One easy way to do this is to think about the dimensions of your current data (tibble, dataframe, or matrix), and then calculate what the dimensions of the pivoted data should be.

Suppose you have a dataset with \(n\) rows and \(k\) variables. In our example, 3 of the variables are used to identify a case, so you will be pivoting \(k-3\) variables into a longer format where the \(k-3\) variable names will move into the names_to variable and the current values in each of those columns will move into the values_to variable. Therefore, we would expect \(n * (k-3)\) rows in the pivoted dataframe!

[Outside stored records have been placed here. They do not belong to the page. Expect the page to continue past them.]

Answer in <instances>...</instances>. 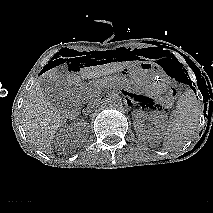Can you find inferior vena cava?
I'll list each match as a JSON object with an SVG mask.
<instances>
[{"label":"inferior vena cava","mask_w":213,"mask_h":213,"mask_svg":"<svg viewBox=\"0 0 213 213\" xmlns=\"http://www.w3.org/2000/svg\"><path fill=\"white\" fill-rule=\"evenodd\" d=\"M90 112H91V109H90V108H88V109H87V113H90Z\"/></svg>","instance_id":"602c4592"}]
</instances>
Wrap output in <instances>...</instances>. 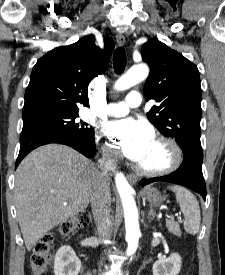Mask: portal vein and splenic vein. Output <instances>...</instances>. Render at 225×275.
<instances>
[{"label": "portal vein and splenic vein", "mask_w": 225, "mask_h": 275, "mask_svg": "<svg viewBox=\"0 0 225 275\" xmlns=\"http://www.w3.org/2000/svg\"><path fill=\"white\" fill-rule=\"evenodd\" d=\"M179 220H181V218L180 217H177Z\"/></svg>", "instance_id": "obj_1"}]
</instances>
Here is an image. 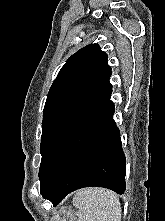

Example: find current and future data dimensions

Lets see if this works with a simple example.

Code
df<-tibble(country = rep(c("Mexico", "USA", "France"),2),
           year = rep(c(1980,1990), 3), 
           trade = rep(c("NAFTA", "NAFTA", "EU"),2),
           outgoing = rnorm(6, mean=1000, sd=500),
           incoming = rlogis(6, location=1000, 
                             scale = 400))
df
# A tibble: 6 × 5
  country  year trade outgoing incoming
  <chr>   <dbl> <chr>    <dbl>    <dbl>
1 Mexico   1980 NAFTA     909.    -511.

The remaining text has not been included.